Ja, wir kannten uns. Gut, „kannten“ ist wohl etwas hochstaplerisch übertrieben, aber ich durfte Harald Juhnke begegnen. Es war am 29.Oktober 1994, anlässlich der 90. "Wetten dass..?"-Sendung. Die letzte Wette war, dass 83 Berliner Polizisten eine Pyramide auf neun „nicht technisch miteinander verbundenen“ Motorrädern bilden und damit mehr als 100 m fahren. Das wäre Weltrekord mit Guinessbuch-Eintrag gewesen. Aber zurück zu Harald Juhnke. Vor der Sendung waren auch beim ZDF und den prominenten Gästen alle etwas nervös. Ich schlich durch den Backstagebereich auf der Suche nach Feuer. Mal wieder hatte ich Zigaretten, aber kein Feuerzeug in der Motorradkombi.

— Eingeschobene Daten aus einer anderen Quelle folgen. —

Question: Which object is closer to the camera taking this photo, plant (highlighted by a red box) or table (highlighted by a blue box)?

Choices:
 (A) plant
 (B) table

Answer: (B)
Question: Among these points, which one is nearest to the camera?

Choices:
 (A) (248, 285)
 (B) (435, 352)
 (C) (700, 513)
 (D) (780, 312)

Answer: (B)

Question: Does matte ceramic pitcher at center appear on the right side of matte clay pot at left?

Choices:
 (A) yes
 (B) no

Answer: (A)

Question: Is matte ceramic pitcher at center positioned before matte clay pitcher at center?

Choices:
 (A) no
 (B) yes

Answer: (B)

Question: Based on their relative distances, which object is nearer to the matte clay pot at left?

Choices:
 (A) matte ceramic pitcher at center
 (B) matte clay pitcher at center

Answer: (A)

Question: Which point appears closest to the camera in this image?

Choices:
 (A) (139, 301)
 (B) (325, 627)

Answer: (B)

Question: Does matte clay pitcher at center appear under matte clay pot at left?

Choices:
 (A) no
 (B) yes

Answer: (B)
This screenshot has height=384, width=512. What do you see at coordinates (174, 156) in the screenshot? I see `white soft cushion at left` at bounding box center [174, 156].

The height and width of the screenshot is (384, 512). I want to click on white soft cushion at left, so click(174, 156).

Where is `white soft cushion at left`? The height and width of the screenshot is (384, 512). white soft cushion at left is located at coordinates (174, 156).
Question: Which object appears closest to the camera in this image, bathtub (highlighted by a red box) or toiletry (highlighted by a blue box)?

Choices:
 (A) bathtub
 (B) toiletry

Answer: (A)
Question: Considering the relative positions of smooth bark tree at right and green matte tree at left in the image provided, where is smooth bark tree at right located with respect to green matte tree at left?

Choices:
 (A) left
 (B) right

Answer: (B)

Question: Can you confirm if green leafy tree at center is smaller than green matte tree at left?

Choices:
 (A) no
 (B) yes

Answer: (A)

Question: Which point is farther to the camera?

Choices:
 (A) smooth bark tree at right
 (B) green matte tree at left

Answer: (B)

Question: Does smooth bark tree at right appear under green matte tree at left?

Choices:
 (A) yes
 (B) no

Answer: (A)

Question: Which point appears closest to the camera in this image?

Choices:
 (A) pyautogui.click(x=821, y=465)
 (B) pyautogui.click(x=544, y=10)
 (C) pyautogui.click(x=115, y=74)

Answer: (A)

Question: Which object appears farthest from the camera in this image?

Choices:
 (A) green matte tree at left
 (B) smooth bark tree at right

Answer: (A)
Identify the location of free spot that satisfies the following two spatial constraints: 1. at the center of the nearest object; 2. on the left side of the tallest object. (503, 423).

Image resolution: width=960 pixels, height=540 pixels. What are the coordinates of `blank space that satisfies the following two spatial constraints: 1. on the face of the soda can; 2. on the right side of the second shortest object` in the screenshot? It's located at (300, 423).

Plötzlich standen Harald Juhnke und Roger Williamsen vor mir. Herr Juhnke hatte wie immer eine Zigarre in der Hand und Herr Williamsen eine Zigarette. Nun muss ich gestehen, dass mir zum damaligen Zeitpunkt Roger Williamsen gänzlich unbekannt war und so hielt ich ihn für den Personenschützer von Harald Juhnke. Da es unter Polizisten üblich war sich mit "DU" anzusprechen, ich eindeutig als Polizist zu erkennen war und Herr Williamsen der vermeintliche Kollege war, fragte ich ihn mit Berliner Schnauze: „Haste mal Feuer?“ Herr Williamsen schaute leicht verdutzt und gab mir Feuer. Mit einem freundlichen „Danke, wünsche den Herren noch einen schönen Abend!" drehte ich mich um und wollte gehen.

 

„Warte mal, Kleener!", rief mir eine wohlbekannte Stimme hinterher. „Ihr seid von der Berliner Polizei? Warum hab ick eure Wette nich?" Ich konnte Herrn Juhnke diese Frage nicht beantworten und als er sagte "Dit jibt’s doch janich, wo is der Gottschalk?" hielt ich es für besser zu gehen. Als wir am Ende der Sendung dann den Weltrekord aufstellten, auch Wettkönige wurden und außerdem noch die 5.000,- DM Wettgewinn dem „Weißen Ring“ spendeten, machte Herr Juhnke ein sehr stolzes Gesicht.

 

Ich möchte Harald Juhnke posthum für dieses Erlebnis danken, das mir immer in Erinnerung bleiben wird und wünsche mir, dass man ihn als Mensch und Künstler in würdigem Gedächtnis behält, nicht als ‚Onkel Fritz’.